Supplied text:
>>
RuntimeError: element 0 of tensors does not require grad and does not have a grad_fn

Did you detach the tensor manually from the computation graph or what is your exact use case?

The thing is the value generated by RNN is “interpreted”. No computations are made on it in blackbox so the error generated is detached. Is there any way I could backpropagate to minimize that detached error (by somehow manually attaching it).

The only valid way I could think of at the moment, is to write the backward function manually for your blackbox methods.

The blackbox is a simulation, I do not think it is possible to write a backward for it. I attempted to call back() on the output of RNN directly giving the error as all the gradients, it failed the system.

The computation graph is built during the forward pass and is used in the backward pass to calculate the gradients.
If you are detaching some tensors from the graph, you would need to write the backward manually, as explained.

If that’s not possible, you won’t be able to compute the gradients using the standard backward call.
Maybe some other training approaches might work (e.g. evolutionary algorithms)?

2 Likes

Hi,
I have a same problem.
How did you solve the problem.
I don’t know how to get the gradient of black box.

Best.

I am facing a similar problem. I apply RNN (LSTM/ or GRU or TFT) to generate driving signals, however, there is no label data(target signal) to calculate loss function directly. However, there is one-to-one relationship (pre-known with certain unknown noises) between the driving signals and the response signal. The response signal has target data to generate loss function.
<<
Tasks to complete:
(1) Please update everything in the thread from "The only valid" down to "a same problem.", putting "simulator" wherever "blackbox" appears.
(2) According to the thread, when is the computation graph built?
The listing that comes next has no connection to the thread.

Data supplied:
>>
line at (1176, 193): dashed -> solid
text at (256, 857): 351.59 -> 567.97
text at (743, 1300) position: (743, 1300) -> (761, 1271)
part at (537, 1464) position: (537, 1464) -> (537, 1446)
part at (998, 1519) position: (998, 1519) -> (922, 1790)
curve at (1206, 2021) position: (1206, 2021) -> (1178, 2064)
<<
Answers for this exercise:
(1)
The only valid way I could think of at the moment, is to write the backward function manually for your simulator methods.

The simulator is a simulation, I do not think it is possible to write a backward for it. I attempted to call back() on the output of RNN directly giving the error as all the gradients, it failed the system.

The computation graph is built during the forward pass and is used in the backward pass to calculate the gradients.
If you are detaching some tensors from the graph, you would need to write the backward manually, as explained.

If that’s not possible, you won’t be able to compute the gradients using the standard backward call.
Maybe some other training approaches might work (e.g. evolutionary algorithms)?

2 Likes

Hi,
I have a same problem.

(2) During the forward pass.